The film's political subtext also involves the parallels and connections between Stavisky and the exiled Leon Trotsky (Yves Peneau), who arrives in France in the opening scenes of the film. Resnais then cuts from Trotsky's motorcade to an image of Stavisky/Alexandre descending in an elevator in one of his posh hotels. Just to underscore the point, Resnais cuts back and forth a few times, stuttering the image between Trotsky's car and Stavisky in his elevator; the hotel scene is accompanied by lushly romantic strings, while no music plays over the images of Trotsky. This montage at first seems like a simple joke, juxtaposing the arrival of this important political figure with the lavish lifestyle of the conniving gangster, but the parallels between the two men go deeper than that. Both are Russian Jews in exile, and by the end of the film, the failure of Stavisky's criminal schemes will have catapulted the rightists to power and endangered Trotsky's position in France. Throughout the film, Stavisky's showy existence and denial of his roots is contrasted against Trotsky's quiet maintenance of his beliefs and his low-key engagement with the radical politics of the era.

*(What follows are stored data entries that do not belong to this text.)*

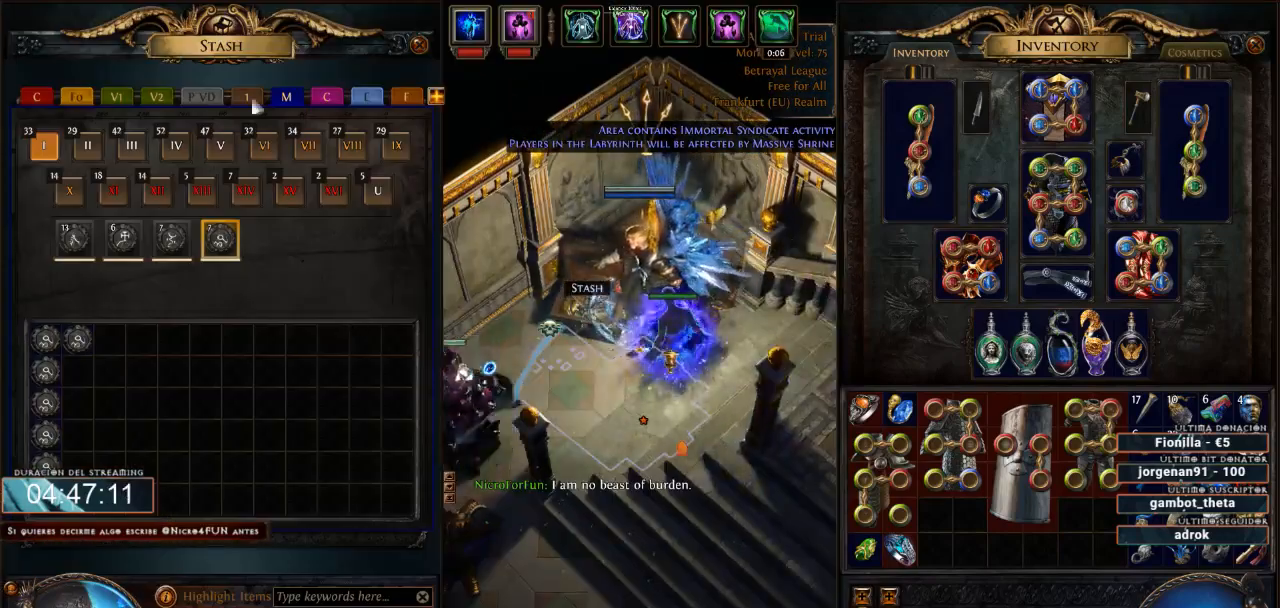
{"keys": [], "mouse": [], "events": [[100, "mouse_left", "up"]]}
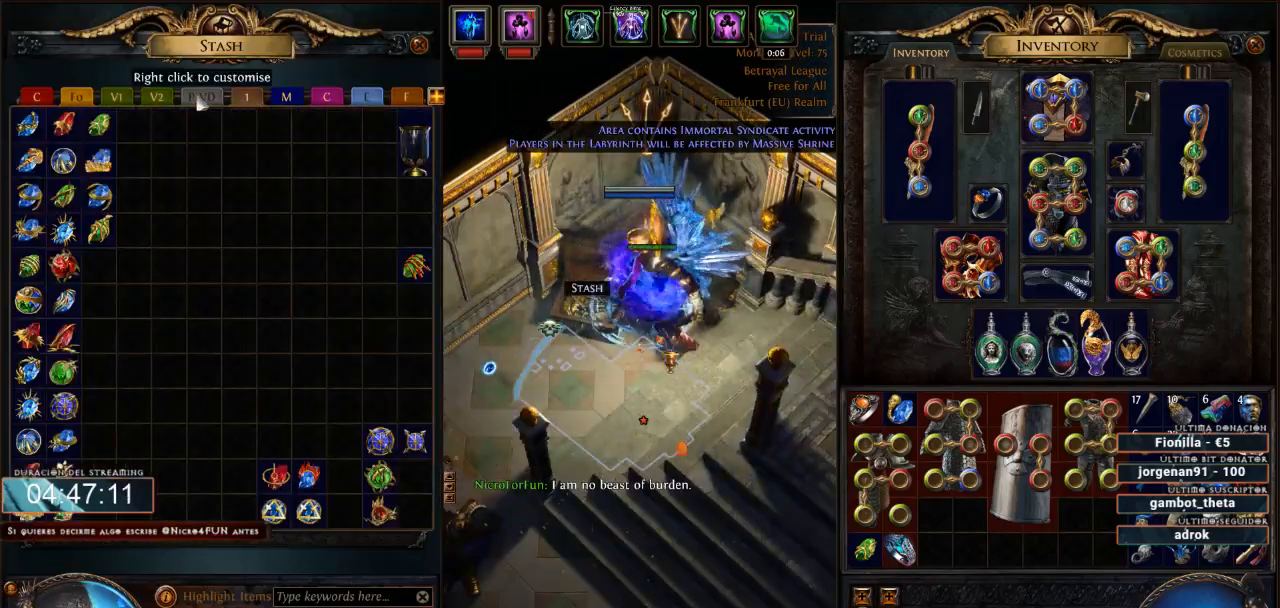
{"keys": ["ctrl"], "mouse": [], "events": [[333, "ctrl", "down"]]}
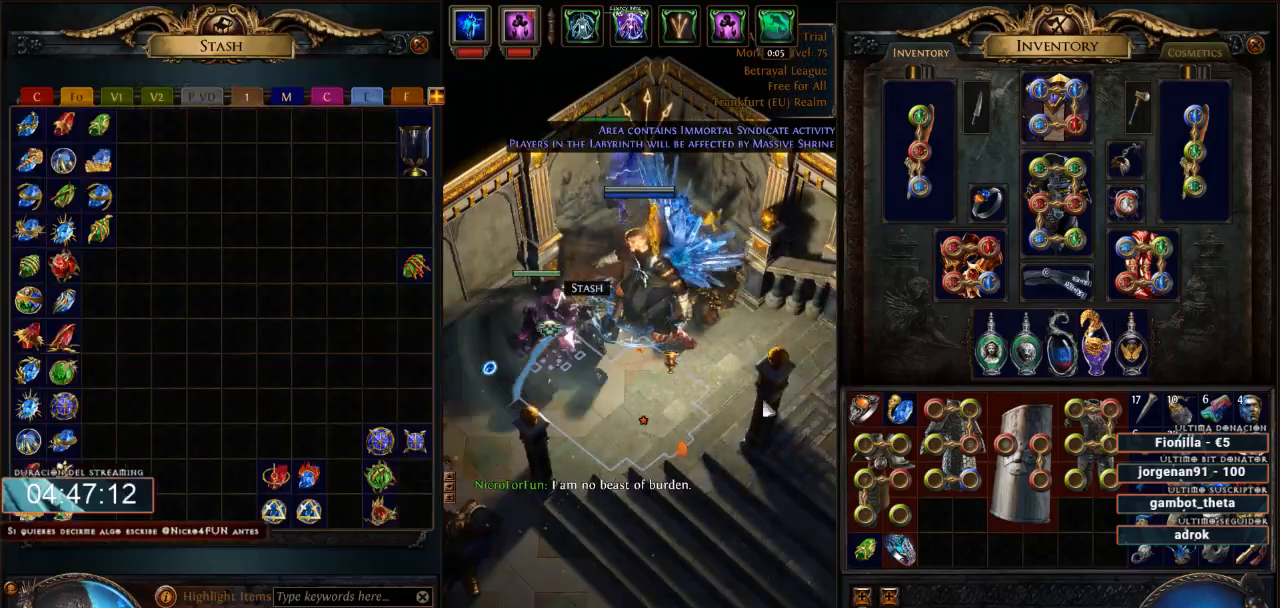
{"keys": ["ctrl"], "mouse": [], "events": []}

Although the film's surface period evocation is flawless — the art direction is sumptuous and detailed — Stavisky... is far from a typical period epic. Resnais, as he often does, uses non-chronological editing to fragment the narrative, weaving together flashbacks and flash-forwards that foreshadow and then outright depict Stavisky's downfall and death while he's still at the height of his power. In one key sequence, Stavisky goes walking in the woods, visiting the house where his father, embarrassed of his son's criminal record, committed suicide. As Stavisky prepares to leave the site, Resnais cuts in for a surreal closeup of a dead mouse that Stavisky steps past without seeing it, a symbol of the doom that he can't see coming. (Later, a white ermine frolicking in the snow serves as a prelude to Stavisky's actual death; Resnais loves playfully using animals as mysterious symbols like this.) The film's interpretation of the real-life Stavisky Affair suggests that the title character was unwittingly responsible for many of the failures of French leftism in the pre-WW2 era, haplessly paving the way for the Vichy regime and the victories of French fascism.